The game of seduction continued on in slits running up trouser legs and then a serpent paint came into play as Elbaz cited the movement of these creatures being the thing that attracted him. The odd heavily embellished piece is par for course at Lanvin were embroidery has always been so key but the final passage of silk and chiffon dresses in teal, pistachio, mustard and dusky pink which had their volumes pulled in and out with a precise degree of control was the story of the collection - a woman's strength affirmed.
Dazed Digital: What was the concept or idea with the inception of this collection?

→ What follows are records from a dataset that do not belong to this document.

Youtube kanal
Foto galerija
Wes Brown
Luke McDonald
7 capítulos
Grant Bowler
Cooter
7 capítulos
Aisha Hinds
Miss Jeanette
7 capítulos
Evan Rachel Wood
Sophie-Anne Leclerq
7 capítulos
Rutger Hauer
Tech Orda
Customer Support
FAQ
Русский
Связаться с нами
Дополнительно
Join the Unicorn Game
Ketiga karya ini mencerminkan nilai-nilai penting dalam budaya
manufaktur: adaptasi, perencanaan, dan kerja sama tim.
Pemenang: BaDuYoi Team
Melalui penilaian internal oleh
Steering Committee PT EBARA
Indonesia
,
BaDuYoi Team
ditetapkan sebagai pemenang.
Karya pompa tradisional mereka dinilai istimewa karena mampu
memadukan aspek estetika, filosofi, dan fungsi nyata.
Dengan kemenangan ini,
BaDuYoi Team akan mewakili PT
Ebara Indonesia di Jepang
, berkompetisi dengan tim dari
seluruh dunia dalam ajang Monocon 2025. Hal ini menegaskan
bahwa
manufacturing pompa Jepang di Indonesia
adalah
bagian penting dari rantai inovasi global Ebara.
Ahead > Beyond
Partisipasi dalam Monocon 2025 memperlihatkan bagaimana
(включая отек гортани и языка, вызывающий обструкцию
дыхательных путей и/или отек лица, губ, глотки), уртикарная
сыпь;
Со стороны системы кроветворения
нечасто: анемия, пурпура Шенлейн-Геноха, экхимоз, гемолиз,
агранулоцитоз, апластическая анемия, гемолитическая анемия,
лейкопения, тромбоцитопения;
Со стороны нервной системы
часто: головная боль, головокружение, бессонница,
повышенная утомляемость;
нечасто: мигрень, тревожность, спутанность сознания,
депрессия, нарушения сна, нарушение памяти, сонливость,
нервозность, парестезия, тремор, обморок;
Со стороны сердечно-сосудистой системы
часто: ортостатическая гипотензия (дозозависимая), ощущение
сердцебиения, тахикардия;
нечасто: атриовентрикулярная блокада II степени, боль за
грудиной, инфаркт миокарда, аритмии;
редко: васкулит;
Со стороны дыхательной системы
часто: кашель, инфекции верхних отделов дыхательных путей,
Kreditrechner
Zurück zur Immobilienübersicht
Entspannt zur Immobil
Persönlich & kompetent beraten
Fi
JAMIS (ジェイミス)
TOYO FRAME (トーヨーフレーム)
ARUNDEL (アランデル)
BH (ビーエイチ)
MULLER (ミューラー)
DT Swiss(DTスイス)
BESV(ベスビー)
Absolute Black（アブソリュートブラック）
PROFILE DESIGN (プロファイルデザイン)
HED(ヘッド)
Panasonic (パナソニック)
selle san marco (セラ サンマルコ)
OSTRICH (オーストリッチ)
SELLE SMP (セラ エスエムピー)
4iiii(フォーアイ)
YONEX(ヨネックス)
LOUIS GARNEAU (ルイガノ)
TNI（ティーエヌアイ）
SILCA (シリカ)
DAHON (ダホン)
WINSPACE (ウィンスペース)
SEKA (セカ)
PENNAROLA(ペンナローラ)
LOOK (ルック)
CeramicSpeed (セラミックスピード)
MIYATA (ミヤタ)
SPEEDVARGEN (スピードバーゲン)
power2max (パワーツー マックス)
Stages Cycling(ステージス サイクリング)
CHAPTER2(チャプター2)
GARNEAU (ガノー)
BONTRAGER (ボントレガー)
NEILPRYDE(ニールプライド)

Alber Elbaz: I start off with a concept but then I realise that women don't wear concepts, they wear clothes. I love women. At Lanvin, it's 95% women. I work with women all the time. I think my mother would be happier if I lived with one but perhaps that's why I worship women and want to make them happy with what I do.
DD: You talked about not wanting to bring back power dressing but instead it's about a woman's strength - why is that?
Alber Elbaz: It was strong. Strong is different from powerful. I prefer strong than powerful. Strong is so much more internal and more feminine. Women today are strong and I wanted to reflect that.
DD: There was also something quite provocative in the collection with the slits, the metal at the collarbone and the cut-outs?
Alber Elbaz: There is this provocation in the air. There is this emotion and feeling that I'm having. We design with antennae feeling the vibes of women. I see that one one hand they're very strict and strong. On the other hand, then they're very fragile. I showed the fragility and also the strength of the women. The tailoring with the shoulders that are like angel wings was the strength. Then I showed fragile draped pieces that are just made out of one piece of fabric held together with two safety pins. It was an exercise to see how they can live together and not eat each other up!